In der Kindheit kontraindiziert.

Im Alter

Mit eingeschränkter Nierenfunktion

Patienten mit schwerer Funktionsstörung der Nieren, einschließlich Hämodialysepatienten, ist die Einnahme von Amaryl untersagt.

Bei Verletzungen der Leberfunktion

Bei schweren Leberfunktionsstörungen ist die Einnahme des Arzneimittels kontraindiziert.

Wechselwirkungen mit anderen Medikamenten

  • Glimepirid wird unter Beteiligung des Isoenzyms CYP2C9 metabolisiert, was bei der Kombination von Amaryl mit Induktoren oder Inhibitoren von CYP2C9 berücksichtigt werden sollte.
  • Wenn Amaril mit einem der folgenden Arzneimittel kombiniert wird: Insulin, andere hypoglykämische Mittel zur oralen Verabreichung, ACE-Hemmer, anabole Steroide und männliche Sexualhormone, Chloramphenicol, Cumarinderivate, Cyclophosphamid, Disopyramid, Fenfluramin, Phenyramidol, Fibrate, Fluoxetamidin, Guitofan MAO, Fluconazol, PASK, Pentoxifyllin, Phenylbutazon, Azapropazon, Oxyphenbutazon, Probenecid, Chinolone, Salicylate, Sulfinpyrazon, Clarithromycin, Sulfonamide, Tetracycline, Tritoqualin, Trophosphamid - mögliche Entwicklung von Hypoglykämie.
  • Ein Anstieg des Blutzuckers ist möglich, wenn Amaril mit einem der folgenden Arzneimittel kombiniert wird: Acetazolamid, Barbiturate, GCS, Diazoxid, Diuretika, Sympathomimetika, Glucagon, Abführmittel (bei längerer Anwendung), Nikotinsäure, Östrogene und Gestagene, Phenothiazine, Phenytoin, Rifampicin Jodhaltige Schilddrüsenhormone.
  • Blocker von Histamin-H2-Rezeptoren, Betablockern, Clonidin und Reserpin können die hypoglykämische Wirkung von Glimepirid sowohl erhöhen als auch verringern.
  • Unter dem Einfluss von Sympatholytika wie Betablockern, Clonidin, Guanethidin und Reserpin können die Anzeichen einer adrenergen Gegenregulation als Reaktion auf Hypoglykämie abnehmen oder fehlen.
  • Bei der Einnahme von Glimepirid kann die Wirkung von Cumarinderivaten verstärkt oder abgeschwächt werden.
  • Alkoholkonsum beeinträchtigt die hypoglykämische Wirkung von Glimepirid.
  • Gallensäure-Sequestriermittel: Colesevelam bindet an Glimepirid und reduziert die Absorption von Glimepirid aus dem Magen-Darm-Trakt.

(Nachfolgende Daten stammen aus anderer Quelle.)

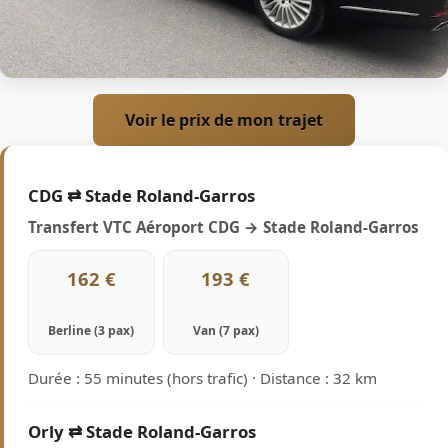
Voir le prix de mon trajet
CDG ⇄ Stade Roland-Garros
Transfert VTC Aéroport CDG → Stade Roland-Garros
162 €
193 €
Berline (3 pax)
Van (7 pax)
Durée : 55 minutes (hors trafic) · Distance : 32 km
Orly ⇄ Stade Roland-Garros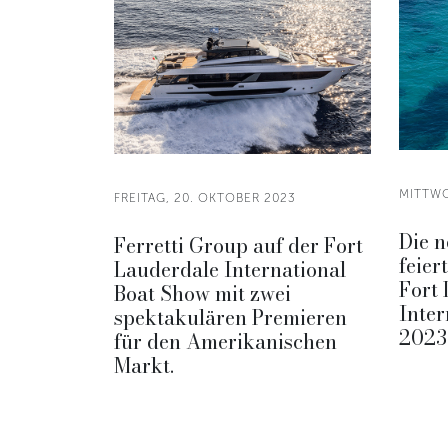
MITTWO
FREITAG, 20. OKTOBER 2023
Die 
Ferretti Group auf der Fort
feier
Lauderdale International
Fort
Boat Show mit zwei
Inter
spektakulären Premieren
2023
für den Amerikanischen
Markt.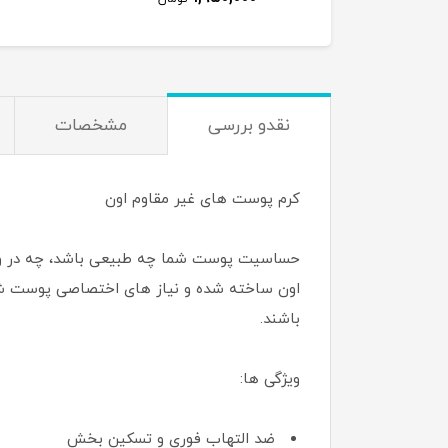
نقدو بررسی
مشخصات
کرم پوست های غیر مقاوم اون
حساسیت پوست شما چه طبیعی باشد، چه در واک
اون ساخته شده و نیاز های اختصاصی پوست شما
باشند.
ویژگی ها:
ضد التهاب فوری و تسکین بخش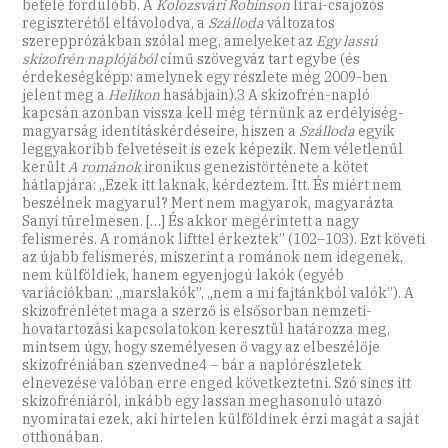
befelé fordulóbb. A
Kolozsvári Robinson
lírai-csajozós
regiszterétől eltávolodva, a
Szálloda
változatos
szerepprózákban szólal meg, amelyeket az
Egy lassú
skizofrén naplójából
című szövegváz tart egybe (és
érdekeségképp: amelynek egy részlete még 2009-ben
jelent meg a
Helikon
hasábjain).3 A skizofrén-napló
kapcsán azonban vissza kell még térnünk az erdélyiség-
magyarság identitáskérdéseire, hiszen a
Szálloda
egyik
leggyakoribb felvetéseit is ezek képezik. Nem véletlenül
került
A románok
ironikus genezistörténete a kötet
hátlapjára: „Ezek itt laknak, kérdeztem. Itt. És miért nem
beszélnek magyarul? Mert nem magyarok, magyarázta
Sanyi türelmesen. […] És akkor megérintett a nagy
felismerés. A románok lifttel érkeztek” (102–103). Ezt követi
az újabb felismerés, miszerint a románok nem idegenek,
nem külföldiek, hanem egyenjogú lakók (egyéb
variációkban: „marslakók”, „nem a mi fajtánkból valók”). A
skizofrénlétet maga a szerző is elsősorban nemzeti-
hovatartozási kapcsolatokon keresztül határozza meg,
mintsem úgy, hogy személyesen ő vagy az elbeszélője
skizofréniában szenvedne4 – bár a naplórészletek
elnevezése valóban erre enged következtetni. Szó sincs itt
skizofréniáról, inkább egy lassan meghasonuló utazó
nyomiratai ezek, aki hirtelen külföldinek érzi magát a saját
otthonában.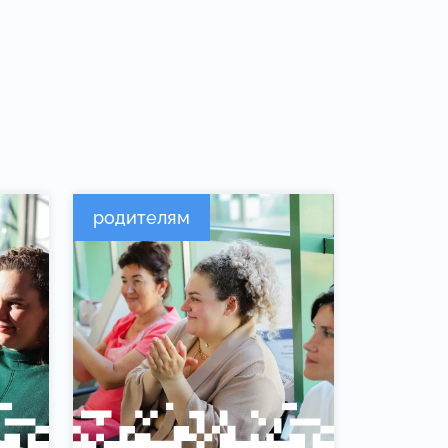
родителям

Abgabebedingungen aus Apotheken

Verschreibungspflichtig.

Lagerbedingungen und -zeiten

Bei einer Temperatur von nicht mehr als + 30 ° C lagern. Darf nicht in die Hände von Kindern gelangen.

Haltbarkeit - 3 Jahre.

Preis in Apotheken

Der Amarylpreis für 1 Packung beginnt bei 306 Rubel.

Die auf dieser Seite veröffentlichte Beschreibung ist eine vereinfachte Version der offiziellen Version der Anmerkung für das Medikament. Die Informationen werden nur zu Informationszwecken bereitgestellt und sind kein Leitfaden für die Selbstmedikation. Bevor Sie das Arzneimittel verwenden, müssen Sie einen Spezialisten konsultieren und die vom Hersteller genehmigten Anweisungen lesen.